Ce modèle plus décentralisé et plus respectueux des citoyens, des consommateurs et des travailleurs, trouve ici ses fondements. Il s'oppose au modèle centralisé des plateforme à la Uber ou à la AirBnb, sans parler des gafa, qui s'ils apportent de nombreux bienfaits montrent depuis plusieurs mois, voire années, qu'ils peut aussi être destructeur d'emploi et de libertés. Il était urgent que les bases d'un monde digital alternatif soient proposées, un monde qui s'inscrit dans la tradition sociale démocrate et libérale de l'Europe.  C'est à mon sens le moyen de ne pas se résigner à la domination des modèles monopolistes des plateformes qui fleurissent dans la Silicon Valley. Il y a là les fondements pour reprendre la main sur les questions de souveraineté numérique et stimuler une innovation originale. 

Par ailleurs, plusieurs propositions, qui seront soumises au vote des internautes, semblent prolonger la loi de 1978 sur les données personnelles. Quels seront les défis à relever pour qu'elles soient appliquées ?

La localisation des données des citoyens européens sur le territoire européen en est un élément essentiel. L'éducation des citoyens en est un autre, il est nécessaire que nous apprenions à contrôler la diffusion et la dispersion de nos données, il y a des besoin considérable de ce qu'on appelle dans les milieux spécialisée la litteracie digitale. Un autre élément est absent dans la loi, et je jouerais le jeu de la participation en le proposant si ce n'est pas encore fait. C'est d'inscrire un principe de redevabilité algorithmique. Autrement dit que les entreprises qui utilisent des algorithmes plus ou moins complexes, rendent compte de ceux-ci de la même manière qu'elle rende compte désormais de leurs effets environnementaux. Sans donner les paramètres précis qui relève de la confidentialité commerciale, nous devons savoir ce que les algorithme font et quels effets non désirés ils produisent. Le cas de volkswagen est emblématique : le secret des algorithmes mène au mensonge.

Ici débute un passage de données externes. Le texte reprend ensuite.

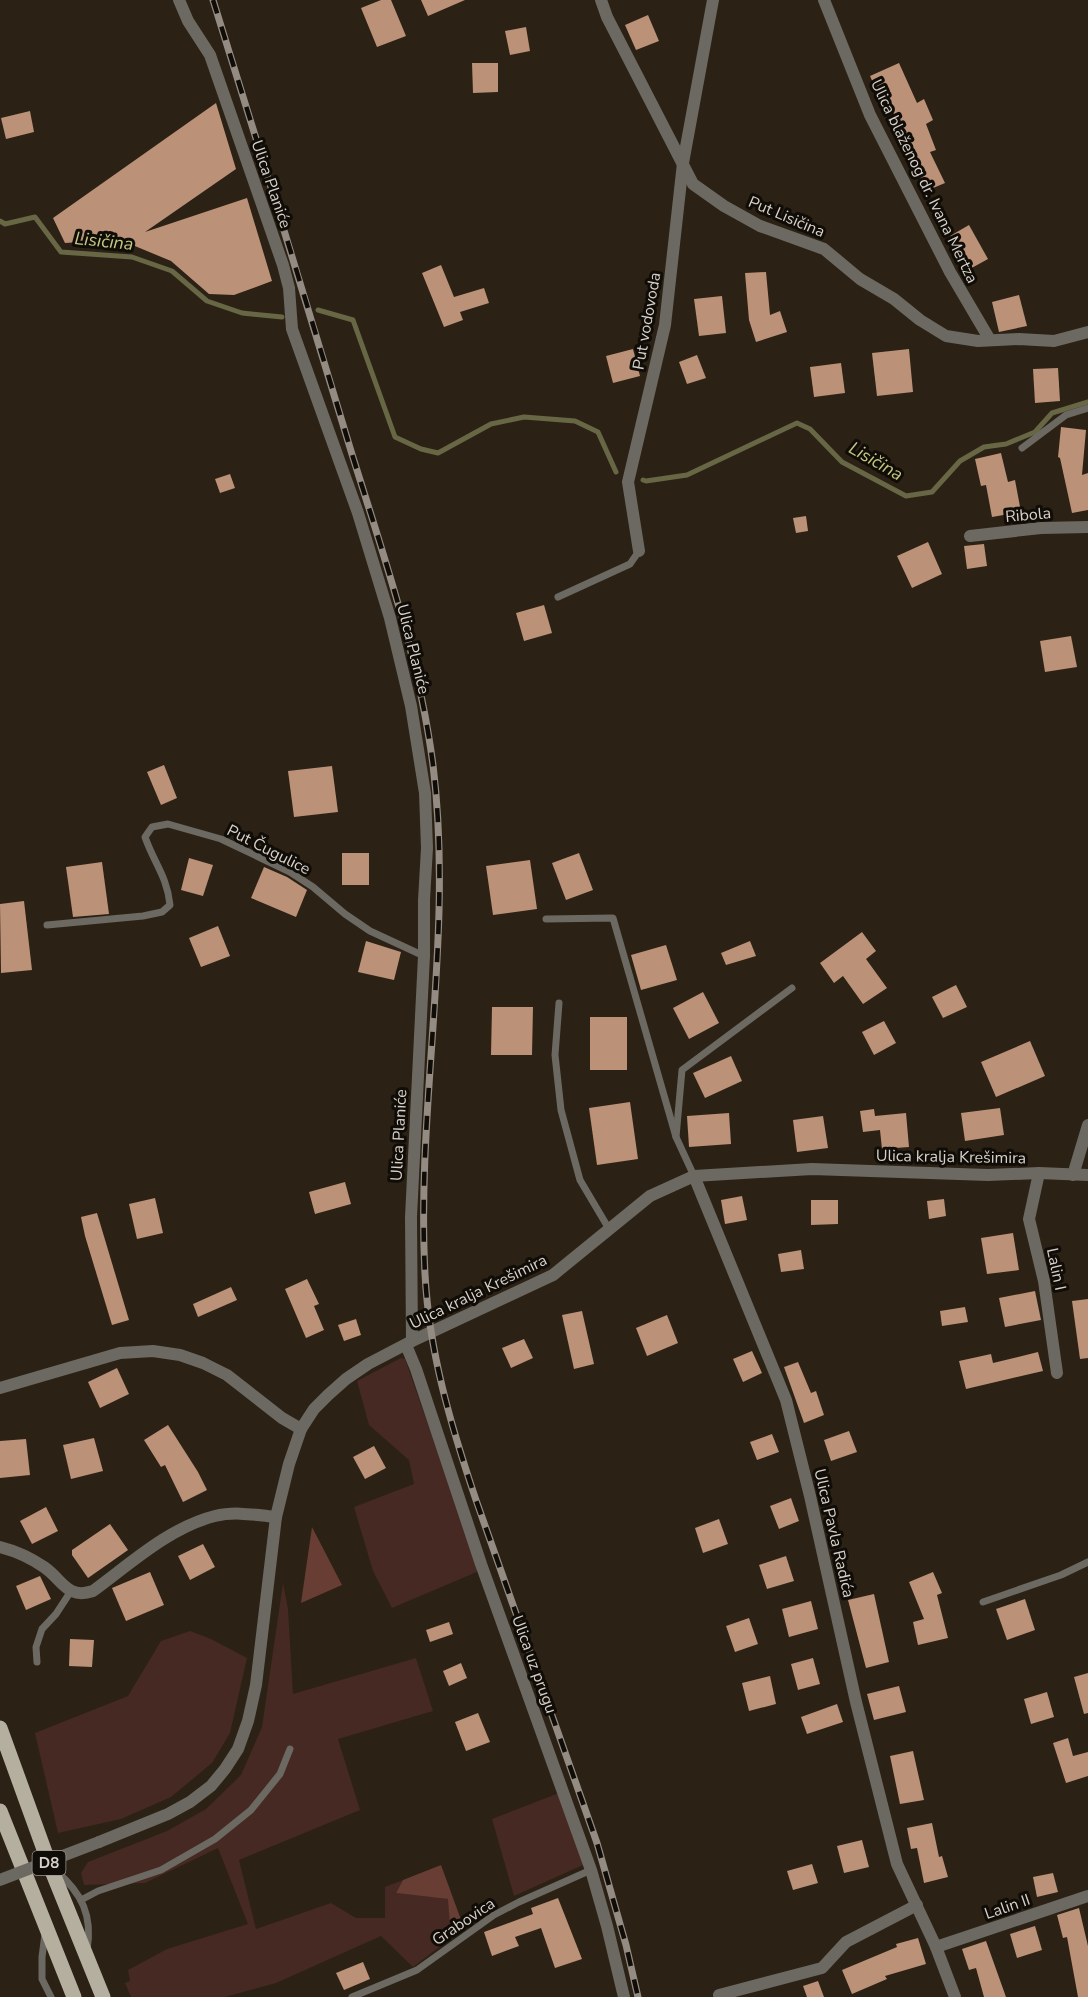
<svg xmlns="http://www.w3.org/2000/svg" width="1088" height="1997" font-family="'Nunito Sans',sans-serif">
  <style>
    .green { fill: #462922 }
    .forest { fill: #673d34 }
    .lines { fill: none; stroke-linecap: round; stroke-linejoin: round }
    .stream { stroke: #676645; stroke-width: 5 }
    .building { fill: #bb9178 }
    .service { stroke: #6b6961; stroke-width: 7 }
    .minor { stroke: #6b6961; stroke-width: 12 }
    .tertiary { stroke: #6b6961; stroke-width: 12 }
    .primary { stroke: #b5af9f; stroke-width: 15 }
    .rail-casing { stroke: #948b82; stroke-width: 7 }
    .rail { stroke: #100c07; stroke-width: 4.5; stroke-dasharray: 14; stroke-linecap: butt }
    .tertiary-bridge { stroke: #6b6961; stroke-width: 12 }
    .labels { text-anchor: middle; stroke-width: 6; stroke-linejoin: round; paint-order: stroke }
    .shield { fill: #100c07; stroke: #9c968f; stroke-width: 1.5 }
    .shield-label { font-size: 15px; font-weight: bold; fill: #d8d1c9 }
    .street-label { font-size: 16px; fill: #d8d1c9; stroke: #100c07 }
    .water-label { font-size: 18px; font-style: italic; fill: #c3c882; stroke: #100c07 }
  </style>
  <rect width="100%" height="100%" fill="#2b2115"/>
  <g class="green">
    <polygon points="401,1358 405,1359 479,1571 392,1608 373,1571 354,1507 414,1484 409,1460 369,1425 357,1381"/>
    <polygon points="283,1583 288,1609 293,1694 416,1658 433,1711 338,1739 360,1810 239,1860 256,1929 331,1903 356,1918 385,1918 385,1887 403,1880 396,1893 449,1899 451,1938 413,1967 381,1936 276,1983 225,1997 131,1997 125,1983 130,1981 128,1970 167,1949 248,1924 218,1848 145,1883 84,1885 81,1873 88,1862 167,1831 206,1809 241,1775 262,1727"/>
    <polygon points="190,1631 211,1639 247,1658 230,1733 212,1763 171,1797 121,1819 58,1833 35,1733 128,1696 161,1641"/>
    <polygon points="559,1793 583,1865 514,1896 492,1819"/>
  </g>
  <g class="forest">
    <polygon points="312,1527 342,1585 301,1603"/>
    <polygon points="441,1865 464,1928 451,1938 448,1899 396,1893 403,1880"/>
  </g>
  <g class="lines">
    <g class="stream">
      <polyline points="0,221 5,224 35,217 61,252 132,257 172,271 207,301 242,313 282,317"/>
      <polyline points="318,310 353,320 395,437 421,449 438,453 491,424 524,417 575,421 598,432 616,472"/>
      <polyline points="643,480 646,481 687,475 797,423 810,429 842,462 906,496 932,492 960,461 984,447 1006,444 1035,432 1052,413 1088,402"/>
    </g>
  </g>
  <g class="building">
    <polygon points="381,0 391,0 406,36 377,47 361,8"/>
    <polygon points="421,0 465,0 428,16"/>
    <polygon points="648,15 659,41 636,50 625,25"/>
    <polygon points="526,27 530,51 510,55 505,31"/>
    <polygon points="472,63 498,63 498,92 473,93"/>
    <polygon points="899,63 917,103 924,99 933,120 926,124 936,150 930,152 945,183 926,191 912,160 906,162 901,148 908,145 888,101 882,103 870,76"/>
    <polygon points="216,103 236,169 145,232 247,198 272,281 234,295 209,294 171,261 130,244 98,241 65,243 53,218"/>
    <polygon points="30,111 34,132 6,139 1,118"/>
    <polygon points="969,225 988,259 968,270 950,236"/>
    <polygon points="441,265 454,297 484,288 489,303 460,312 463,320 444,327 422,273"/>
    <polygon points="766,272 770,315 780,311 787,332 756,342 749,320 745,273"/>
    <polygon points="1019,295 1027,326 999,332 992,302"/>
    <polygon points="722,296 726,333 699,336 694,299"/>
    <polygon points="633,349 640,376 613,383 606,356"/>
    <polygon points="909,349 913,392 877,396 872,353"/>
    <polygon points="697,355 706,378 687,384 679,362"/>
    <polygon points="841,363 845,393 814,397 810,367"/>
    <polygon points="1058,368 1060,401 1035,403 1033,369"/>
    <polygon points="1061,427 1086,430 1082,475 1088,473 1088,510 1072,513 1060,458 1058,457"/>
    <polygon points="1001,453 1008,482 1015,480 1021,512 992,517 986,485 981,486 975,459"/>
    <polygon points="230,474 235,488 220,493 215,479"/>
    <polygon points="806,516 808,531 796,533 793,518"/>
    <polygon points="928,542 942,574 912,588 897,556"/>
    <polygon points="984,544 987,566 967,569 964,546"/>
    <polygon points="544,605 552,633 524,641 516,613"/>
    <polygon points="1071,636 1077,667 1045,672 1040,641"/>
    <polygon points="164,765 177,798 161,805 147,772"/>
    <polygon points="332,766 338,812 294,817 288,771"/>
    <rect x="342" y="853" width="27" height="32"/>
    <polygon points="579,853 593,890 566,900 552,863"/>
    <polygon points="189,858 213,865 203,896 181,890"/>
    <polygon points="530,860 537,909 493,915 486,866"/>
    <polygon points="102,862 109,914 73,917 66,867"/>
    <polygon points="264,867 287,877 307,890 296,917 251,898"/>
    <polygon points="24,901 32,970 1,973 0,904"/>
    <polygon points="218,926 230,956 201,967 189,938"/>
    <polygon points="862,932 876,951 866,959 887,988 863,1004 843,976 834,983 820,963"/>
    <polygon points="366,941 401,952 394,980 358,972"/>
    <polygon points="750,941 756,956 726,965 721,953"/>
    <polygon points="666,945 677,980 641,990 631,955"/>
    <polygon points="956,985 967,1007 943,1018 932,997"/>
    <polygon points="703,992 719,1023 689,1039 673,1008"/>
    <polygon points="492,1007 533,1007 532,1055 491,1055"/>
    <rect x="590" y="1017" width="37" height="53"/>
    <polygon points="884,1021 896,1043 874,1055 862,1032"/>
    <polygon points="1030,1041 1045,1076 996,1097 981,1062"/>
    <polygon points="731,1056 742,1081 705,1098 693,1073"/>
    <polygon points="630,1102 638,1159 597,1165 589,1108"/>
    <polygon points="1000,1108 1004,1135 965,1141 961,1113"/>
    <polygon points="874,1109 875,1116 906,1113 909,1147 882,1149 880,1130 863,1132 860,1111"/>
    <polygon points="729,1113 731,1144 689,1147 687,1116"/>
    <polygon points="823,1116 828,1148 797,1152 793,1120"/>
    <polygon points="345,1182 351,1204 315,1214 309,1192"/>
    <polygon points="742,1196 747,1220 725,1224 721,1200"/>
    <polygon points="155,1198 163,1233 137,1239 129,1204"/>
    <polygon points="944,1199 946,1216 929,1219 927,1201"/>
    <polygon points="811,1200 838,1200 838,1224 811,1225"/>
    <polygon points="97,1213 129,1320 112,1325 85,1236 81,1217"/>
    <polygon points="1013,1233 1019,1270 987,1274 981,1238"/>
    <polygon points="801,1250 804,1269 781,1272 778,1254"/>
    <polygon points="307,1279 319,1304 314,1306 324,1330 306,1338 285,1289"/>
    <polygon points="231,1287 237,1300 198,1317 193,1304"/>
    <polygon points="1035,1291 1041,1320 1005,1327 999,1298"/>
    <polygon points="1088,1299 1088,1358 1080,1359 1072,1301"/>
    <polygon points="965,1307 968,1322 942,1326 940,1311"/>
    <polygon points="582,1311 594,1364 574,1369 562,1315"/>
    <polygon points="667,1315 678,1343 647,1356 636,1328"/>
    <polygon points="356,1319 361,1335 344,1341 338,1325"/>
    <polygon points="524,1339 533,1358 511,1368 502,1348"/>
    <polygon points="752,1351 762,1373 743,1382 733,1359"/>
    <polygon points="1038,1352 1043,1371 966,1389 959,1361 991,1354 993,1363"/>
    <polygon points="798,1362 811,1393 816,1391 824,1415 804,1423 784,1367"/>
    <polygon points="117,1368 129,1394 100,1408 88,1382"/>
    <polygon points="168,1425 198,1472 207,1490 183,1502 165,1465 161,1467 144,1440"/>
    <polygon points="849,1431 857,1452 831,1461 824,1440"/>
    <polygon points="772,1434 779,1452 757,1460 750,1442"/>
    <polygon points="94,1438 103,1471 71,1479 63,1445"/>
    <polygon points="26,1439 30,1475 0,1478 0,1441"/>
    <polygon points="374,1446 386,1468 365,1479 353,1457"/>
    <polygon points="791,1498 799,1521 779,1529 770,1506"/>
    <polygon points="46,1507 58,1531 32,1544 20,1521"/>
    <polygon points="719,1519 728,1544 703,1553 695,1528"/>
    <polygon points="110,1524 128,1550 88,1578 72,1555 72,1550"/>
    <polygon points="203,1544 215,1567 190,1580 178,1556"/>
    <polygon points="786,1556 794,1581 767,1589 759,1565"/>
    <polygon points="150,1572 164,1605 126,1621 112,1588"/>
    <polygon points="933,1572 942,1593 937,1595 948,1638 918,1645 913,1622 924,1619 909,1582"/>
    <polygon points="40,1576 51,1599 26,1610 16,1586"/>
    <polygon points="874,1594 889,1662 866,1668 848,1600"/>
    <polygon points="1025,1599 1035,1630 1007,1640 996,1609"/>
    <polygon points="811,1601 818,1629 789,1637 782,1609"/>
    <polygon points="749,1618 758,1644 735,1652 726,1626"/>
    <polygon points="449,1622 453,1634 430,1642 426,1630"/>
    <polygon points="70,1639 94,1640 92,1667 69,1666"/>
    <polygon points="813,1658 820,1684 798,1690 791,1664"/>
    <polygon points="461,1663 467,1678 449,1686 443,1671"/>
    <polygon points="1088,1673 1088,1713 1084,1714 1074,1677"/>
    <polygon points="770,1676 776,1704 749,1711 742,1683"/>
    <polygon points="899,1686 906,1712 874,1720 867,1694"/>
    <polygon points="1047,1692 1054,1717 1031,1724 1024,1699"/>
    <polygon points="837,1704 843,1722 807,1734 801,1717"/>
    <polygon points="478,1713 490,1742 466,1751 455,1722"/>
    <polygon points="1068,1738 1073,1756 1088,1752 1088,1776 1066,1783 1053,1743"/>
    <polygon points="913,1751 924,1800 900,1804 890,1756"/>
    <polygon points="932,1823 939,1857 942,1856 948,1877 924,1883 917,1848 911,1849 907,1828"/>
    <polygon points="862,1840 869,1867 844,1873 837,1846"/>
    <polygon points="812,1864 818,1883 793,1890 787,1871"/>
    <polygon points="1053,1873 1058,1892 1037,1897 1033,1877"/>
    <polygon points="558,1898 582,1959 555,1968 541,1928 515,1937 519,1946 492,1956 484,1932 533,1914 531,1908"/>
    <polygon points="1079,1908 1088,1946 1088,1997 1078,1997 1067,1937 1063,1938 1057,1915"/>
    <polygon points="1035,1926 1042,1950 1017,1958 1010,1934"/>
    <polygon points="918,1938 926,1964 885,1976 887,1979 852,1994 842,1970 897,1947 896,1944"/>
    <polygon points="986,1941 1006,1997 984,1997 976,1968 969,1970 962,1949"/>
    <polygon points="363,1962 370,1979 344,1990 336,1973"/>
    <polygon points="818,1981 824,1997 807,1997 803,1986"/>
  </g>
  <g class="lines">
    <g class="service">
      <polyline points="1022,448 1066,415 1088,408"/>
      <polyline points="558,597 630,564 639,551"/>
      <polyline points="546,919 613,918 676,1137"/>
      <path d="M47 925 143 916 162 912 170 905C167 876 154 863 145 837L152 827 168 824 221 839 290 872 313 887 345 914 370 931 424 956"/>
      <polyline points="559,1003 555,1055 561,1110 580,1180 609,1229"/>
      <polyline points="694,1176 676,1137 682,1070 792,988"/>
      <polyline points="983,1602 1061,1575 1088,1562"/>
      <polyline points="37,1662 36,1647 42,1629 56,1614 71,1591"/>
      <path d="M56 1871C82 1893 93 1916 87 1950"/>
      <polyline points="81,1900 98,1891 161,1870 215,1839 251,1810 280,1774 290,1749"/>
      <polyline points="45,1934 42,1957 42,1979 51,1997"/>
      <polyline points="352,1997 417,1970 494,1915 519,1902 591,1870"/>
    </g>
    <g class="minor">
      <polyline points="179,0 188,21 210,55 283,265 289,288 292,329 358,513 390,618 411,706 425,793 427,848 424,900 424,956 411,1217 412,1341"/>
      <polyline points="601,0 607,17 693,184 724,206 760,226 824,249 860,279 894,299 920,320 946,336 978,341 1019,339 1054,341 1088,332"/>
      <polyline points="824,0 870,115 950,272 990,340"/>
      <polyline points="970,536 1041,528 1088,527"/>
      <polyline points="639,551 628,482 665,325 683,163 713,0"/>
      <polyline points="1039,1173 1029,1219 1044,1281 1057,1373"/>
      <polyline points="1073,1175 1088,1125"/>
      <polyline points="694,1176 786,1400 810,1496 856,1702 897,1864 936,1947 955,1997"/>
      <polyline points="406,1345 416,1369 481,1564 591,1870 607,1926 624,1997"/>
      <path d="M0 1547C16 1551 31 1558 44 1567 62 1579 67 1600 93 1591 130 1564 170 1527 215 1516 235 1511 256 1515 276 1517"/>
      <polyline points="936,1947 1088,1896"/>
      <polyline points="719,1995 822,1968 846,1942 917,1905"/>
    </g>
    <g class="tertiary">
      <polyline points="0,1388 120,1353 153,1351 180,1355 203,1363 227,1375 282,1418 301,1429"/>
      <polyline points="99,1842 168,1814 190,1802 211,1786 225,1769 238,1749 248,1721 256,1685 276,1517 289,1464 301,1429 314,1409 328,1395 346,1379 368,1364 412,1341 553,1275 650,1196 694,1176 812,1169 988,1175 1039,1173 1088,1175"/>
    </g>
    <g class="primary">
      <polyline points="0,1728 50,1866 103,1997"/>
      <polyline points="0,1811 74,1997"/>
    </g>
    <defs>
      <path id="rail" d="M213 0C260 150 306 301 351 451 383 554 419 657 433 765 454 935 416 1104 425 1274 429 1352 451 1426 476 1500L597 1843 626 1945 638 1997"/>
    </defs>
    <use href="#rail" class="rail-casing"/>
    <use href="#rail" class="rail"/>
    <polyline class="tertiary-bridge" points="0,1880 99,1842"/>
  </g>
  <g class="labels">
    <rect class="shield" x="32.5" y="1851" width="33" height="24" rx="4.5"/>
    <g class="shield-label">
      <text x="49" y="1868">D8</text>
    </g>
    <g class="street-label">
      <text transform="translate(925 181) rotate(64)" y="6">Ulica blaženog dr. Ivana Mertza</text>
      <text transform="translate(272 184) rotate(71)" y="6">Ulica Planiće</text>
      <text transform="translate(787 216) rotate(23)" y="6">Put Lisičina</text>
      <text transform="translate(646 321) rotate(-80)" y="6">Put vodovoda</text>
      <text transform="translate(1028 514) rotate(-5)" y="6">Ribola</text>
      <text transform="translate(414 649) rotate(76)" y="6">Ulica Planiće</text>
      <text transform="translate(269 849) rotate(27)" y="6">Put Čugulice</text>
      <text transform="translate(398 1135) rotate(-87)" y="6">Ulica Planiće</text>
      <text transform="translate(951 1156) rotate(1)" y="6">Ulica kralja Krešimira</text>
      <text transform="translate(1057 1269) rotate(78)" y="6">Lalin I</text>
      <text transform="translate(478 1291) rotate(-26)" y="6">Ulica kralja Krešimira</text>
      <text transform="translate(835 1533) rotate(77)" y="6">Ulica Pavla Radića</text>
      <text transform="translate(535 1664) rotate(70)" y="6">Ulica uz prugu</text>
      <text transform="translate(1007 1906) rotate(-19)" y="6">Lalin II</text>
      <text transform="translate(463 1921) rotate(-34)" y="6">Grabovica</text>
    </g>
    <g class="water-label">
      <text transform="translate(104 241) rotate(6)" y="6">Lisičina</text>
      <text transform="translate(876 461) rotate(30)" y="6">Lisičina</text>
    </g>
  </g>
</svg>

Il faut bien comprendre que dans le nouvel internet qui se dessine si les données sont essentielles, le monde du big data est aussi celui des algorithmes. Pour le comprendre simplement rappelons qu'aujourd'hui les techniques du deep learning permettent de reconnaitre des personnes dans les photo tout autant que des objets. Pour reprendre le titre de l'ouvrage de Frank Pasquale ( Harvard) nous entrons non seulement dans un monde de données mais aussi dans la société de la boite noire (blax box society).